Introduction: The severe acute respiratory syndrome coronavirus 2 (SARS-CoV-2) pandemic is plaguing the
entire world. Amidst the pandemic, research and development efforts are focused on the challenges associated with SARSCoV-2 structure.
Material and Methods: The efficient computational methodologies are applied to screen the available FDA-approved
drugs/datasets/libraries to identify potent molecule. In the present study, we have carried out ab initio quantum chemical
studies including relativistic effects followed by molecular docking with the SARS-CoV-2 protease target by employing a
tailor-made library consisting of molecular analogs of Resveratrol, a natural bioflavonoid.

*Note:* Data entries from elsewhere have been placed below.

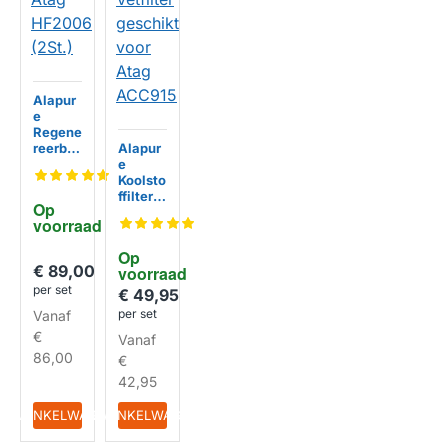
Alapur
e
Regene
reerba
Alapur
ar
e
Koolsto
Koolsto
ffilter
ffilter +
Op 
Atag
Vetfilte
voorraad
HUISMERK
HF200
r
6 (2St.)
geschi
Op 
kt voor
€ 89,00
voorraad
Atag
per set
ACC91
€ 49,95
5
per set
Vanaf
HUISMERK
€
Vanaf
86,00
€
42,95
IN WINKELWAGEN
IN WINKELWAGEN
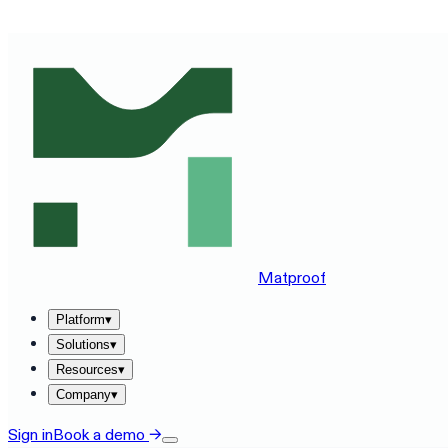
SEE MATPROOF ON YOUR STACK — BOOK A 30-MINUTE
Matproof
Platform
▾
Solutions
▾
Resources
▾
Company
▾
Sign in
Book a demo
→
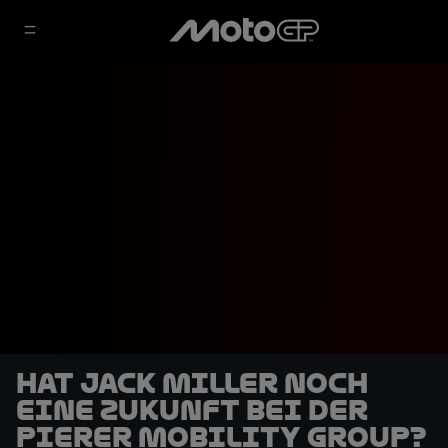
Hat Jack Miller noch
eine Zukunft bei der
Pierer Mobility Group?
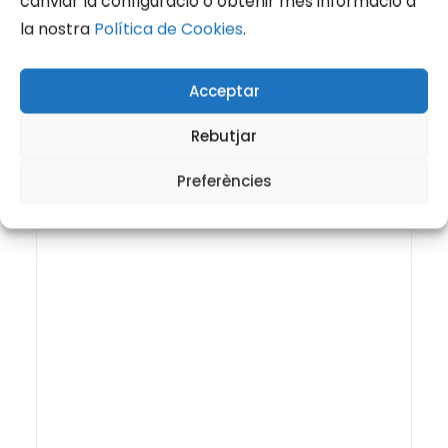
canviar la configuració o obtenir més informació a
la nostra
Política de Cookies
.
Acceptar
Rebutjar
Preferències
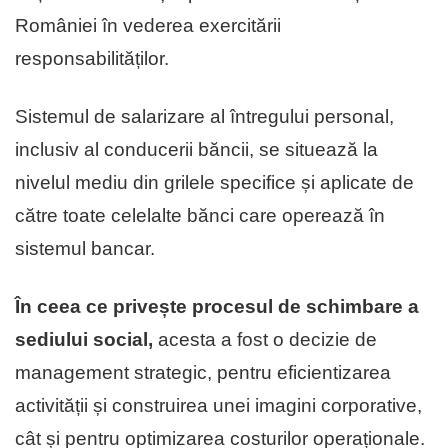
României în vederea exercitării
responsabilităților.
Sistemul de salarizare al întregului personal,
inclusiv al conducerii băncii, se situează la
nivelul mediu din grilele specifice și aplicate de
către toate celelalte bănci care operează în
sistemul bancar.
În ceea ce privește procesul de schimbare a
sediului social,
acesta a fost o decizie de
management strategic, pentru eficientizarea
activității și construirea unei imagini corporative,
cât și pentru optimizarea costurilor operaționale.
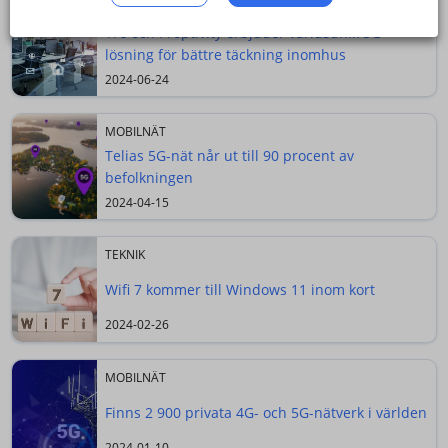
SAMARBETEN
Tre och Proptivity erbjuder världsunik 5G-
lösning för bättre täckning inomhus
2024-06-24
MOBILNÄT
Telias 5G-nät når ut till 90 procent av
befolkningen
2024-04-15
TEKNIK
Wifi 7 kommer till Windows 11 inom kort
2024-02-26
MOBILNÄT
Finns 2 900 privata 4G- och 5G-nätverk i världen
2024-01-10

Results: The derived docking results were validated with ab initio quantum computations that included both density
functional level (DFT) and Moller-Plesset second order perturbation theories (MP2). We find that Resveratrol and its
analogs (R8 and R17) bind to the SARS-CoV-2 protease target. In addition to this the computed IR spectrum is found in
agreement with the reported experimental spectra for Resveratrol complexes and thus validates the modeling and reliability
of proposed geometries. The solvation energies in aqueous phase obtained using enhanced aug-cc-pVTZ basis sets confirm
enhancement of bioavailability for Resveratrol through piperine, a natural alkaloid.
Conclusion: The potential of the natural bioflavonoid Resveratrol and its analogs to be investigated through in vivo and in
vitro SARS-CoV-2 protease models is concluded.
Other: The study investigated potential of natural polyphenols as promising anti-viral therapeutics.